■ TO-DO ITEM:
Set out each line of text in the rows below as a Markdown table with the columns Line and Text, numbering the lines in order and skipping any blank ones. Leave the pictures out of the answer.

■ DATA IN THIS EXERCISE:
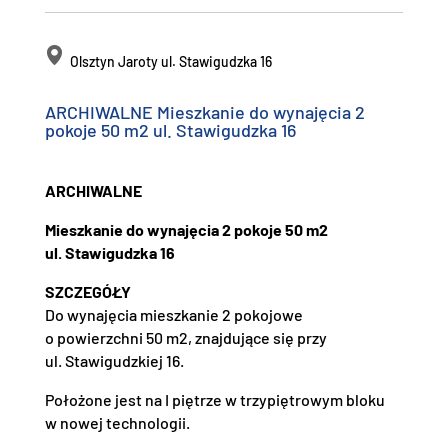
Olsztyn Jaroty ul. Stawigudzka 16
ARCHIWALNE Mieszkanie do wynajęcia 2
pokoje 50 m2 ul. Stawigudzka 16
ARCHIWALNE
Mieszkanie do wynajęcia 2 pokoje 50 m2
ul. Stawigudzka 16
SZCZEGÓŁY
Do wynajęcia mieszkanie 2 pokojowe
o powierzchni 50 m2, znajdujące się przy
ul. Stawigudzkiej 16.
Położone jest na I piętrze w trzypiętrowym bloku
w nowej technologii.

■ EXERCISE ANSWER:
| Line | Text |
|---|---|
| 1 | Olsztyn Jaroty ul. Stawigudzka 16 |
| 2 | ARCHIWALNE Mieszkanie do wynajęcia 2 |
| 3 | pokoje 50 m2 ul. Stawigudzka 16 |
| 4 | ARCHIWALNE |
| 5 | Mieszkanie do wynajęcia 2 pokoje 50 m2 |
| 6 | ul. Stawigudzka 16 |
| 7 | SZCZEGÓŁY |
| 8 | Do wynajęcia mieszkanie 2 pokojowe |
| 9 | o powierzchni 50 m2, znajdujące się przy |
| 10 | ul. Stawigudzkiej 16. |
| 11 | Położone jest na I piętrze w trzypiętrowym bloku |
| 12 | w nowej technologii. |